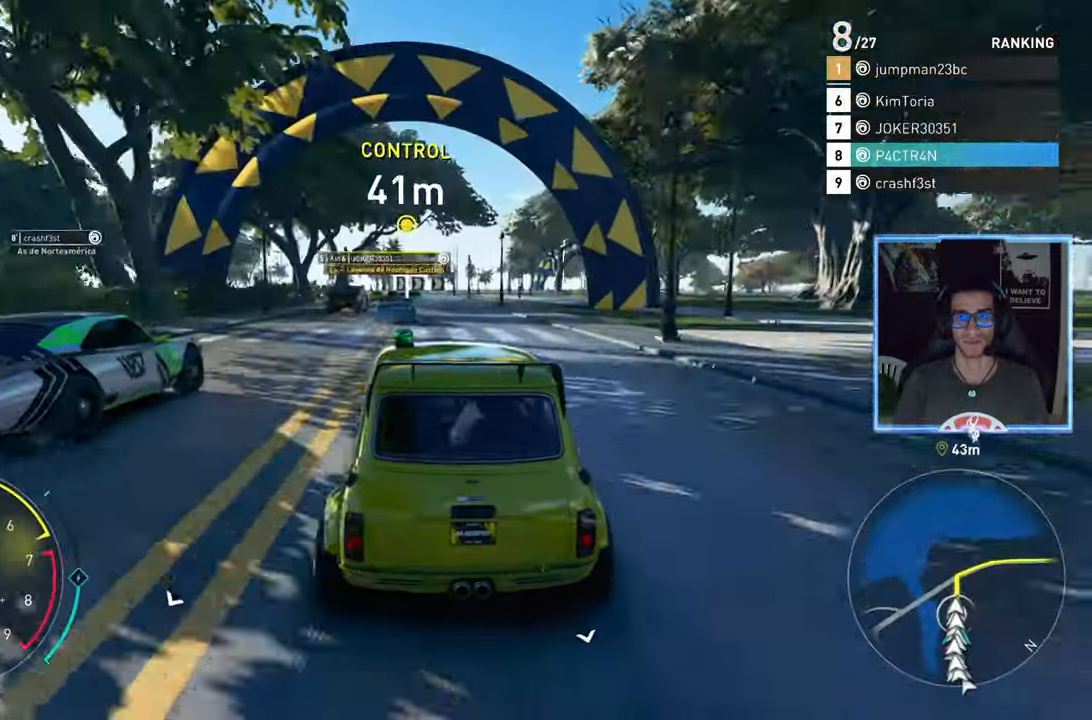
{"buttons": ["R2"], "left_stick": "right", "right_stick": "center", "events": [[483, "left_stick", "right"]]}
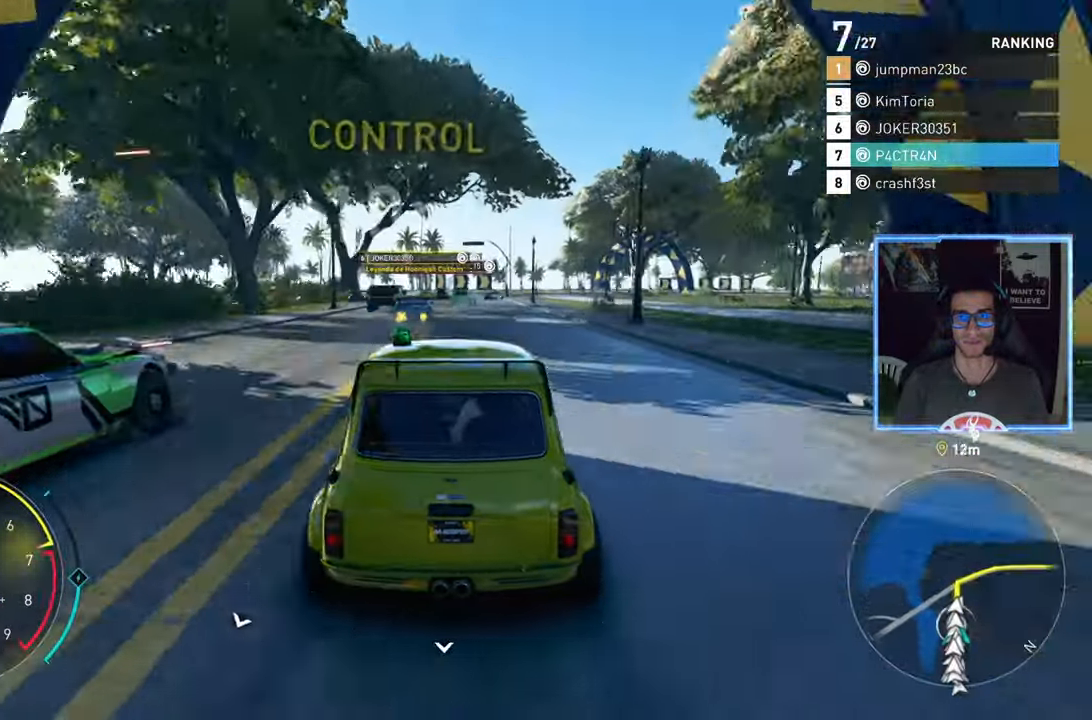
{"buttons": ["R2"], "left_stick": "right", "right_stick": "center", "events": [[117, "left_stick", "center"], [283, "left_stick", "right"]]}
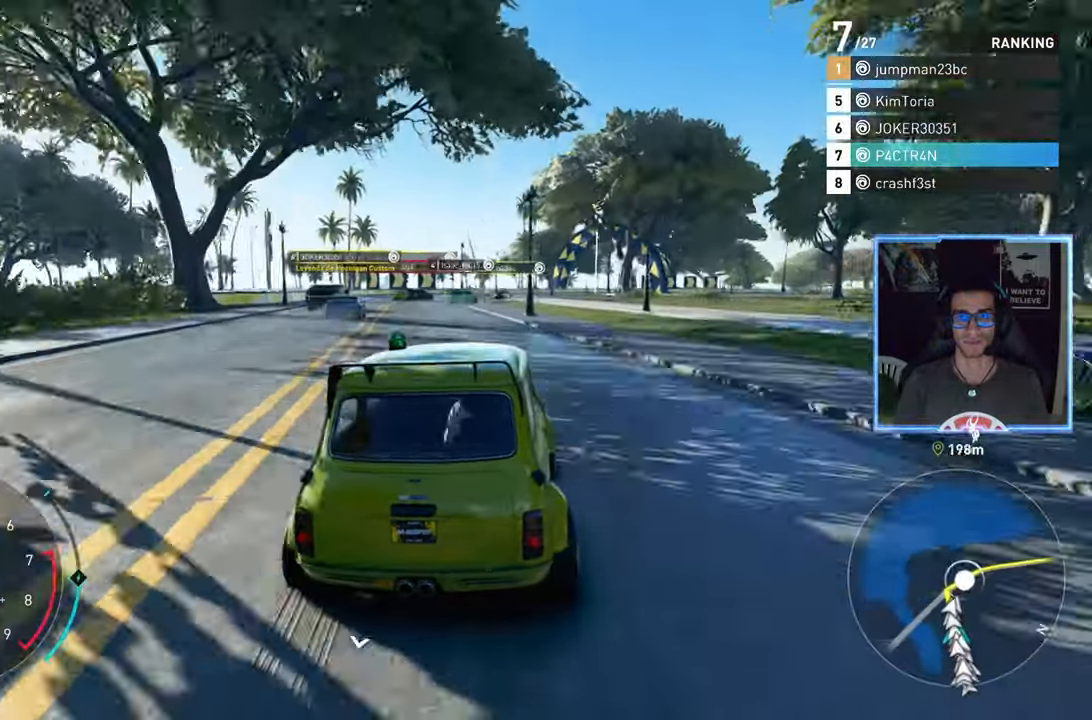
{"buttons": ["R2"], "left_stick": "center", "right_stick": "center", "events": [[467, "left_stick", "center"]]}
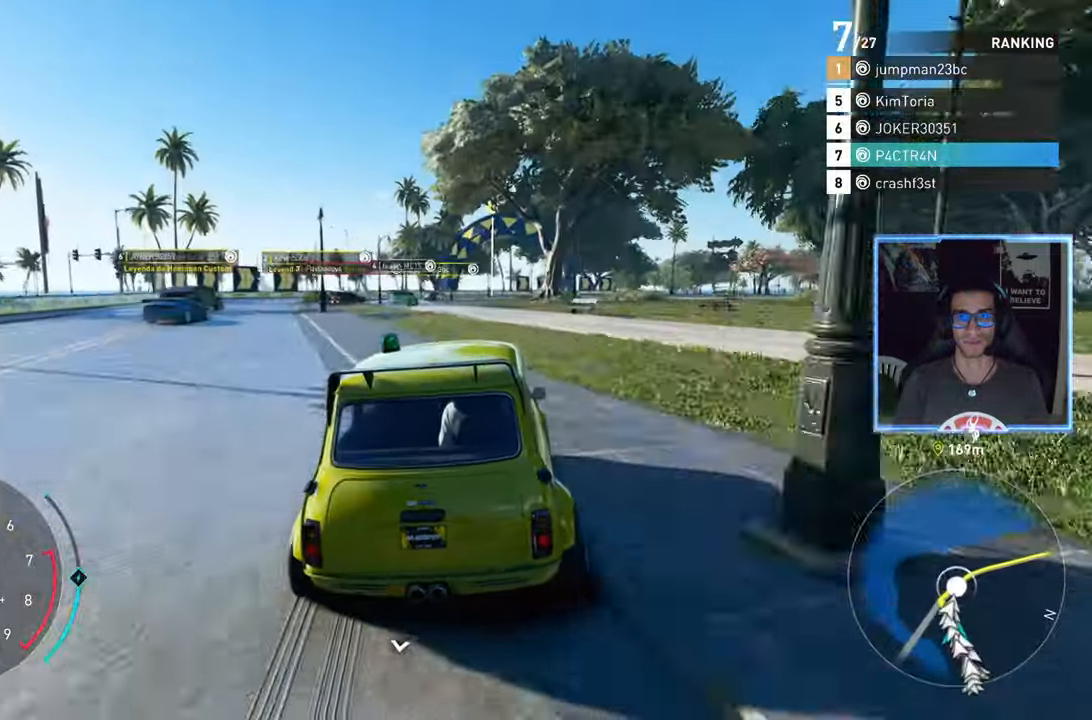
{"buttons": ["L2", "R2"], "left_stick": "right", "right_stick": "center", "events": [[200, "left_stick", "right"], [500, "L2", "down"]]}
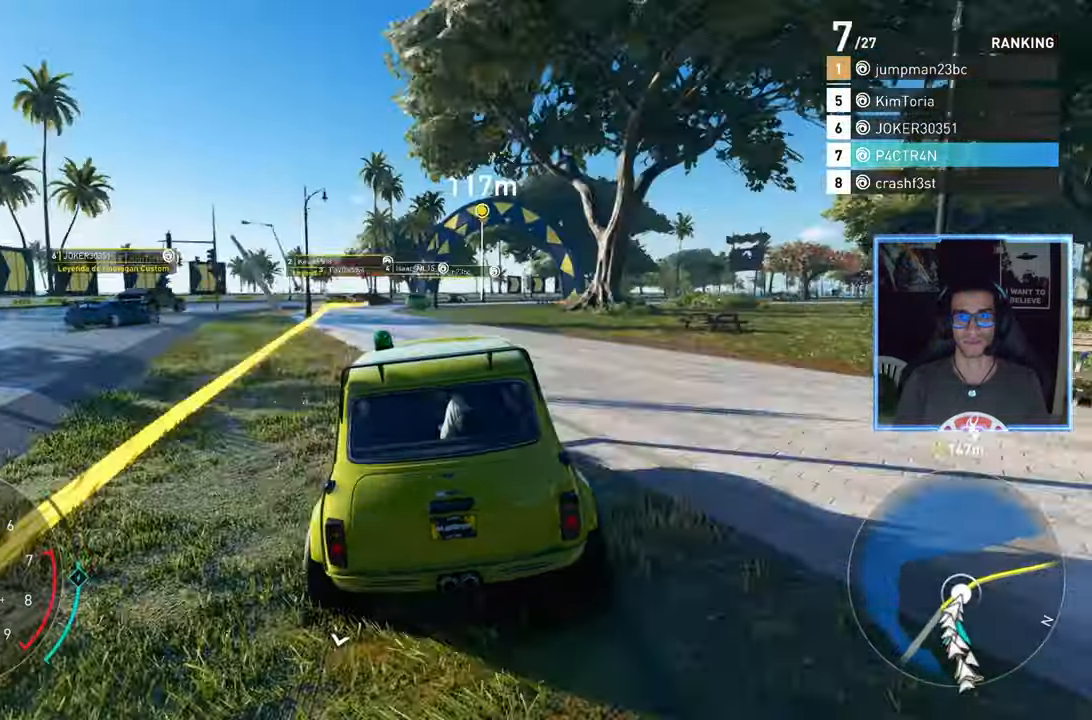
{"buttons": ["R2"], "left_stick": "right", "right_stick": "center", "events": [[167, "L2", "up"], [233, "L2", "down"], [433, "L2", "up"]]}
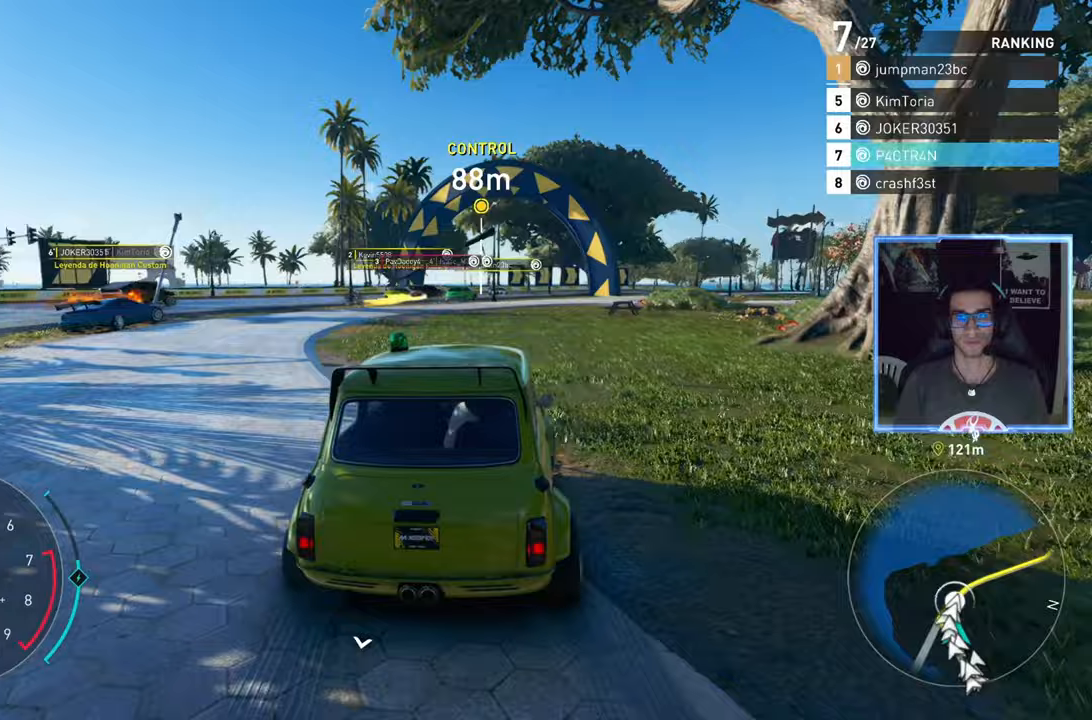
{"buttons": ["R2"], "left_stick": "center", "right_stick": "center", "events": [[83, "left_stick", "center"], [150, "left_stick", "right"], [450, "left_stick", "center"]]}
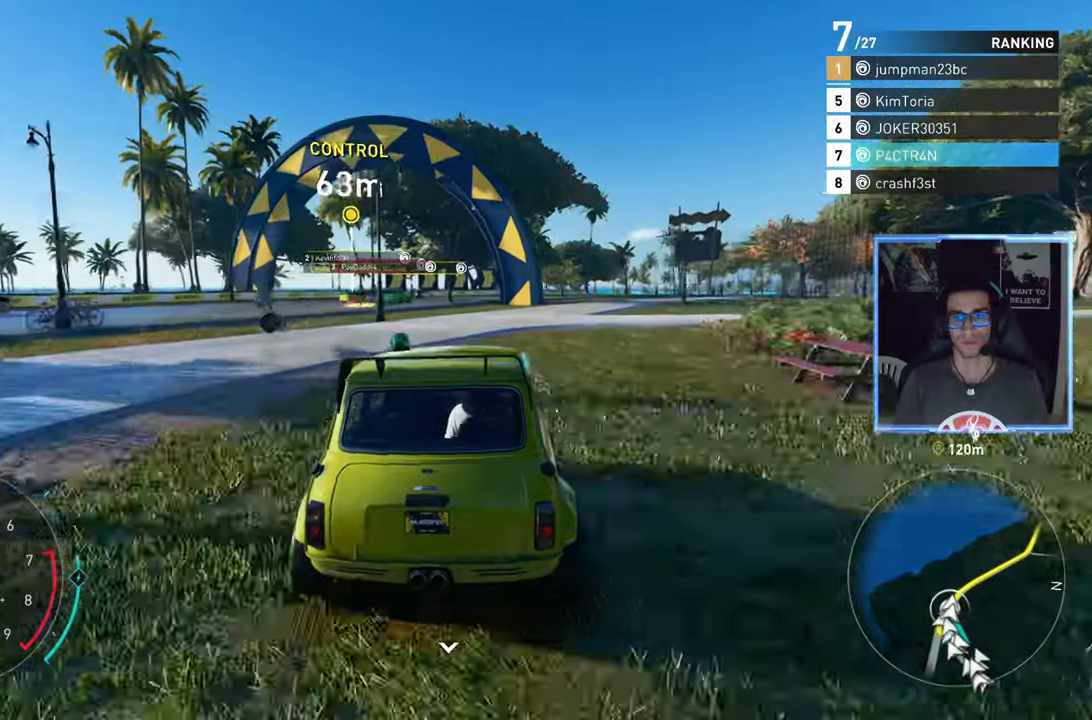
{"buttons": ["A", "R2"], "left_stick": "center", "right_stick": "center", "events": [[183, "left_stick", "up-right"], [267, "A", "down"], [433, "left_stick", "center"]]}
--- --- ---
How many lines in this material contain the string "down"? Only the number is wanted.

3